Reich ends as follows:
There are just over 7 weeks until Election Day. My request to those of you who still don’t want to vote for Hillary Clinton: Please reconsider. It is no exaggeration to say the fate of the nation and the world are at stake.

I quite agree and this is a recommended article.

---------------
Notes
[1] Here is - once again - the main reason why mayor Van Thijn of Amsterdam (who let me be terrorized and gassed by illegal drugsdealers that he had given (utterly illegal) "personal permission" to deal in illegal drugs from the bottom floor of the house where I lived) is a fraud who now for 26 years even acknowledged receipt of my letters and mails to him (which were handed to his personal doorman by me):

Each year (since 1988) the very much protected illegal Dutch drugsdealers turn over (all in all, according to the only parliamentary report ever published on it) some 50 billion euros (which amounts to the riches of Bezos).
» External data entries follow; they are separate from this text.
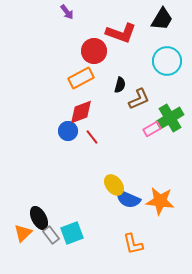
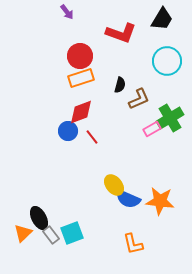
red circle: moved 14 px left, 5 px down
orange rectangle: rotated 10 degrees clockwise
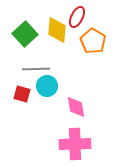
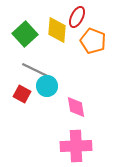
orange pentagon: rotated 10 degrees counterclockwise
gray line: moved 1 px left, 1 px down; rotated 28 degrees clockwise
red square: rotated 12 degrees clockwise
pink cross: moved 1 px right, 2 px down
I do not know how much of that yearly sum (meanwhile over a trillion dollars) the Dutch politicians, judges, or Van Thijn pocketed, but I find it personally quite incredible to assume that 28 years of illegal drugsdealing in illegal drugs, all fully (but completely illegally) "personally permitted" by mayors, district attorneys, judges etc. and not summing to well over a trillion dollars were 28 years illegally permitted without receiving one cent.

It may be that I am not as moral as some Dutchmen, but I find that indeed
completely incredible.

(But no: In Holland the degree of corruption exploited by the illegal drugsdealers will never be investigated or resolved: There is far too much to loose to do that.)

[2] I did so yesterday (in this footnote, thay you should consider if you believe yourself to be "a leftist"), and in fact 3 out of 4 of the groups that are
styled "leftist" these days are - in my very rich experience of real leftists - not leftists at all.